Le 25 novembre dernier se clôturait le Grenelle contre les violences conjugales initié par Marlène Schiappa trois mois auparavant. Un Grenelle auquel avait été poussé le gouvernement suite à la multiplication des rassemblements pour dénoncer les féminicides, et au mouvement contre les violences sexistes et sexuelles. Les femmes mobilisées, souvent très jeunes, dénonçaient alors l’inactivité du gouvernement, et s’attaquaient au système judiciaire et policier en tant qu’institutions reproduisant les violences de genre.

Les annonces et les mesures qui étaient ressorties du Grenelle, au lendemain d’une journée de mobilisation massive le 23 novembre, avaient suscité de la déception et de la colère. Pourtant, les mesures ne pouvaient être satisfaisantes, venant de la part d’un gouvernement qui combat les violences sexistes et sexuelles sur un terrain individuel, les réduisant à un problème d’éducation des individus. Ainsi, si l’on colle à cette idéologie libérale des discriminations, la résolution des violences sexistes ne peut reposer que sur la responsabilisation et la volonté de « chaque citoyen », mais aussi, et principalement, sur la mise en place de mesures répressives, islamophobes et sécuritaires.

La politique du gouvernement via son Grenelle était alors une tentative pour canaliser la colère, la rediriger sur le terrain institutionnel, tout en tentant de convaincre la population que la seule réponse aux violences sexistes serait à trouver sur le terrain sécuritaire.

Le problème épineux étant que les gouvernements successifs suite à la crise économique de 2008, et de manière accélérée ces dernières années, n’ont fait qu’aggraver la situation sociale de millions de personnes, tout en alimentant notamment la haine raciste, sexiste et islamophobe contre toute une partie de la population. Ce sont ces inégalités sociales amplifiées, la pauvreté, l’aliénation, l’exploitation, étant en elles-mêmes des violences faites aux femmes, qui sont le terreau de l’explosion des violences sexistes et sexuelles, et que le gouvernement a donc maintenu et aggravé.

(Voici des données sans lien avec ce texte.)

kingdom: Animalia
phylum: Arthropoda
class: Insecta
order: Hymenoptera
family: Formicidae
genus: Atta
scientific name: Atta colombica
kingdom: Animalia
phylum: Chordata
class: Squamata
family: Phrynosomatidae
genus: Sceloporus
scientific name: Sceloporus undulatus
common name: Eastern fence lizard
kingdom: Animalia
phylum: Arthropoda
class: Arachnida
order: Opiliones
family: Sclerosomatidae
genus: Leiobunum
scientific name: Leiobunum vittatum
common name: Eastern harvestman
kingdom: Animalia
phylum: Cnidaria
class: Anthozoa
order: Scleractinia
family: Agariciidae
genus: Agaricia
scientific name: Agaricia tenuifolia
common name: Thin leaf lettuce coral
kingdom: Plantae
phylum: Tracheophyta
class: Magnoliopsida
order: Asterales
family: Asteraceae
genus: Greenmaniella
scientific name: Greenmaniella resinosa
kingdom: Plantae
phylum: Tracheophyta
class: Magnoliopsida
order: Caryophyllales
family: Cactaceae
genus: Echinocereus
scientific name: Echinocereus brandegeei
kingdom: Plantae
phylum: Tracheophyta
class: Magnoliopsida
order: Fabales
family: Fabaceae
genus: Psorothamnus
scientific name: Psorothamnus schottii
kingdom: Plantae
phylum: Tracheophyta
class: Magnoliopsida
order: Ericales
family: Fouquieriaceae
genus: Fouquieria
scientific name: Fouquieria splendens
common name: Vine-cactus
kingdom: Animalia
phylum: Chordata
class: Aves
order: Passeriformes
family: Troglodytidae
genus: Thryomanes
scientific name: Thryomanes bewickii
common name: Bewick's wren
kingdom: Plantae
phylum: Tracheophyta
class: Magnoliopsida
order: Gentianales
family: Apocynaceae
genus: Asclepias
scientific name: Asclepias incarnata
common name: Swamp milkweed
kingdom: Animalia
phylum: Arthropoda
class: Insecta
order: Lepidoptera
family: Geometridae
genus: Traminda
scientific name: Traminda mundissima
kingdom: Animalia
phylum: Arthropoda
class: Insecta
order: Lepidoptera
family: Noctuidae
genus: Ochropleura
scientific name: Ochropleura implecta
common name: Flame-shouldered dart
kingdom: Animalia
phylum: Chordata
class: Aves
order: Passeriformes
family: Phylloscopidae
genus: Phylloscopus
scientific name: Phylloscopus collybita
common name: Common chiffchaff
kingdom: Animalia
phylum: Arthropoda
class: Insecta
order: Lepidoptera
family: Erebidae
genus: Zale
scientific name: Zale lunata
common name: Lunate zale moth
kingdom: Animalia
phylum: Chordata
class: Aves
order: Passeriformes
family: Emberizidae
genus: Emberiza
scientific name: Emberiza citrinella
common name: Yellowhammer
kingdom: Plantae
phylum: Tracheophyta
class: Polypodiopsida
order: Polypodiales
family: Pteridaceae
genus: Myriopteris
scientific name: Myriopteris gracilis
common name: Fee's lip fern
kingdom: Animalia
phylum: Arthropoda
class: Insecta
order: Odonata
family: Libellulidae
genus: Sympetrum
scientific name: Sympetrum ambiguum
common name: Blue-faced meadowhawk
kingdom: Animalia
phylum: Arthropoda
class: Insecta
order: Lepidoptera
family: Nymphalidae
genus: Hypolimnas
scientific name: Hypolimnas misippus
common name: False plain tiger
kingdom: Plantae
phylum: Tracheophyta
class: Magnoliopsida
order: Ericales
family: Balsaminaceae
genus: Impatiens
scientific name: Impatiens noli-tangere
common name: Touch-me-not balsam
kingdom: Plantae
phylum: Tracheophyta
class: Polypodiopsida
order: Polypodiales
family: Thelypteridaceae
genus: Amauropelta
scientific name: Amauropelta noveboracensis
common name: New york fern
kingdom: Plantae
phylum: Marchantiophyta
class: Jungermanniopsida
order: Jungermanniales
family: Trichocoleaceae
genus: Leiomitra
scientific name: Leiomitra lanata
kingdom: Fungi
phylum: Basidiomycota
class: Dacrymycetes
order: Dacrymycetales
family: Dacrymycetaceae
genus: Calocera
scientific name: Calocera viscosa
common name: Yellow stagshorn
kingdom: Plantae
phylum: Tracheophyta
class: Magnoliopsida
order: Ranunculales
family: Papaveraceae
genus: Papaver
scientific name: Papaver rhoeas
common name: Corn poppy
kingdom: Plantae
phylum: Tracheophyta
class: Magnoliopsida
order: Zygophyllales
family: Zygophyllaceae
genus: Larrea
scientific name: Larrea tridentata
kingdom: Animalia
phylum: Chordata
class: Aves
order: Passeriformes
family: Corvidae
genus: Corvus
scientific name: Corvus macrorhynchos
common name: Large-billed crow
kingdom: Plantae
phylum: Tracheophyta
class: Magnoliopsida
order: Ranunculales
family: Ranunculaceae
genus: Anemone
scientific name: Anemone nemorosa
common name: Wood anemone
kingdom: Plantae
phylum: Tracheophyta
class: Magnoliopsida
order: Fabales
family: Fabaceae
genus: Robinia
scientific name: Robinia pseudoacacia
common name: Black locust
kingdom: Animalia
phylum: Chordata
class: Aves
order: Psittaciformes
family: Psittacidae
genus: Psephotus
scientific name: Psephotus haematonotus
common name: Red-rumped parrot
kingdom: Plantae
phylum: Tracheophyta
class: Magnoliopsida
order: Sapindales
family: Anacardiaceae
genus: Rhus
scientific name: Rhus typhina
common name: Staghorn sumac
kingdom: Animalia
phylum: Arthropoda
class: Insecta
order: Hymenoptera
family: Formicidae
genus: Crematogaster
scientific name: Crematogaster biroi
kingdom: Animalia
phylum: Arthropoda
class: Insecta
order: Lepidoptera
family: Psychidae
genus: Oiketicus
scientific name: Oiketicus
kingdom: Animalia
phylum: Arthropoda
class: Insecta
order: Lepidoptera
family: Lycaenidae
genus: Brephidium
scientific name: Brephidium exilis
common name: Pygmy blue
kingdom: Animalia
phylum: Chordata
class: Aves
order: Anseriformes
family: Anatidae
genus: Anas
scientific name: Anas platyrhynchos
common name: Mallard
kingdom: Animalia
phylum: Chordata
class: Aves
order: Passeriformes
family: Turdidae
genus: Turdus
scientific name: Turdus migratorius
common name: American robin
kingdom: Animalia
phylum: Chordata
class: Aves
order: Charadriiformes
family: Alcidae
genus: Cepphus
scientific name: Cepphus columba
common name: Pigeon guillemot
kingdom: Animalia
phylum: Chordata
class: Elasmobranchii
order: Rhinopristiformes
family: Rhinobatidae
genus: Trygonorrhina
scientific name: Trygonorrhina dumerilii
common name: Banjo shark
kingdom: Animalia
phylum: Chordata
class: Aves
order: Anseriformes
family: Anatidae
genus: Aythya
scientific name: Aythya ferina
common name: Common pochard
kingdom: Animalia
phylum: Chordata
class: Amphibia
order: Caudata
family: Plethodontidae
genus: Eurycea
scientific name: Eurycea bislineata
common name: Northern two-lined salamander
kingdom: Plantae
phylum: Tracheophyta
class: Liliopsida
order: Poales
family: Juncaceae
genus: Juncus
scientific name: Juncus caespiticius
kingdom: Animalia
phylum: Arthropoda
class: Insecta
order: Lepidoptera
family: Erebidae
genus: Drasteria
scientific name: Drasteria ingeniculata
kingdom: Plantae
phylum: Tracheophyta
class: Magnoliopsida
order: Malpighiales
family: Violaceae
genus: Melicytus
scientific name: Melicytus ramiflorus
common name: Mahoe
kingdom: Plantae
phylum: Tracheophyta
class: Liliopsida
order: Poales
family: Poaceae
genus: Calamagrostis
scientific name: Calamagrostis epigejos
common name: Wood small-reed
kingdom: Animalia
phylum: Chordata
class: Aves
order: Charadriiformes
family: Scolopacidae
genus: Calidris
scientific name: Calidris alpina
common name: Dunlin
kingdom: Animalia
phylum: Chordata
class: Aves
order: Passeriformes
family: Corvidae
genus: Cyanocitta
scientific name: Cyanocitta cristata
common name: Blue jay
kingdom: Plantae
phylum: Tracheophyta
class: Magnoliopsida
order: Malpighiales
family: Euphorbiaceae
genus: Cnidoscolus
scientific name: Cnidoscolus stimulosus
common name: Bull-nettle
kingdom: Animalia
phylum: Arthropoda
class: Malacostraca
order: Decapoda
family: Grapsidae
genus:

Une offensive sécuritaire, sexiste et islamophobe totalement assumée

Si la politique ministérielle pour l’égalité femmes hommes conduite par Marlène Schiappa au début du quinquennat Macron a toujours été une politique libérale, répressive et raciste, le remaniement ministériel a constitué un cap dans l’affirmation de cette politique. C’est ainsi que Marlène Schiappa a été nommée ministre déléguée au ministère de l’intérieur, chargée de la citoyenneté, Gérald Darmanin promu ministre de l’intérieur alors même qu’il est poursuivi pour viol, harcèlements et abus de confiance, et Dupont Moretti, aux positions résolument anti Metoo, ministre de la justice.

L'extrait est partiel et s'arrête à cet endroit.